To this day I blame those early years of the Depression for my inability to go on a shopping spree. I learned then if I wanted and needed something there probably was a way I could make it, borrow it or do without. My first store bought dress was the one Mother purchased with me to take off to college for special times. It was red velvet with a white lace collar. That winter as the Senior Prom approached on campus I desperately wanted a full length formal to wear on my date with Ed.
Knowing my parents couldn’t help me out I took the street car down to Columbus’s largest department store. There I found curtain material was the cheapest. With no sewing machine I hand sewed a beautiful sheer white gown with bright red cherries embroidered along its lower edge, after all, I had been making clothes for myself for quite a few years.

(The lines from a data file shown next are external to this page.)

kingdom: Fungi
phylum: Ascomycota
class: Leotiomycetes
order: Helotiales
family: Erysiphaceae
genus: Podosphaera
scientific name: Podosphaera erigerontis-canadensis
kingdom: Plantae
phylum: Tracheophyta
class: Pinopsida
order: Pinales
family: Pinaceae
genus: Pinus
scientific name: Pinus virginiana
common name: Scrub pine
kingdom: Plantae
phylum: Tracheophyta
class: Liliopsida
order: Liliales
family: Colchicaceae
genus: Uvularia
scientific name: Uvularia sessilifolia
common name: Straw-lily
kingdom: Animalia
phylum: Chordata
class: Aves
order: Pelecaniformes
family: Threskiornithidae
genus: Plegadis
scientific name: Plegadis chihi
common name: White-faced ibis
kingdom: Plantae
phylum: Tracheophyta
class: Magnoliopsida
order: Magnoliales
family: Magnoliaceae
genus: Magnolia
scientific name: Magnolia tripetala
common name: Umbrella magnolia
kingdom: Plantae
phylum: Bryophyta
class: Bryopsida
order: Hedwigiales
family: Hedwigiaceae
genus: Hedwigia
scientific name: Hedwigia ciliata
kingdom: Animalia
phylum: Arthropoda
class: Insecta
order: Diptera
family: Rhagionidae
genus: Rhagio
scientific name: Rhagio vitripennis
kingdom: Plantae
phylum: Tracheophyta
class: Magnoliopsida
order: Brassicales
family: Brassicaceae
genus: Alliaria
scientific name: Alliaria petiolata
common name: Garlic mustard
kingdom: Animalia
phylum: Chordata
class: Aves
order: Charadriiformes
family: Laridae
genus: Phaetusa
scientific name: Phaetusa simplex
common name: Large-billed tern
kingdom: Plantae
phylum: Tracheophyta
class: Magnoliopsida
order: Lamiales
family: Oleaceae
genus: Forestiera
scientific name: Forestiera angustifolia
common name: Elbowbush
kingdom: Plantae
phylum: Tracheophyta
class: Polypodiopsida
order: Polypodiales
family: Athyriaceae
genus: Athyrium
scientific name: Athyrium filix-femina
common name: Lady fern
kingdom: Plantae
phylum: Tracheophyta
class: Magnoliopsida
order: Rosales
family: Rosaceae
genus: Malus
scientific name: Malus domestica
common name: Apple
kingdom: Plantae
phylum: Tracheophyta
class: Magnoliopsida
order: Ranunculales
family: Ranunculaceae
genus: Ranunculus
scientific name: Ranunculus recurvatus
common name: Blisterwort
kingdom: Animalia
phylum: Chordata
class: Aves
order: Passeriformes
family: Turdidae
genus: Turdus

The depression years taught me a very restrictive attitude about spending money which simply isn’t about to leave me. Despite this I have no remembrance of ever thinking anything was missing from my life. In many ways I am aware I have been privileged to do far more than most. I think this is true because along the way I didn’t go off on wild shopping sprees just to have a great time, but kept my money for the things which really mattered. I’m a list maker – even for grocery shopping.
Now that holiday shopping time has fallen out of the skies with Black Friday, and this year, Grey Thursday and Saturday’s wonderful Small Shops I suddenly realize it is time to get my pencil and paper out to start my holiday shopping list. My pencil is always very sharp and as always some of the things will be handmade.
H. Anne Thurston-Brandley is a Boyne City resident, and the author of “E-Males” & “The Book of Anne.” Her column, Beautiful Boyne, appears in The Boyne City Gazette each week.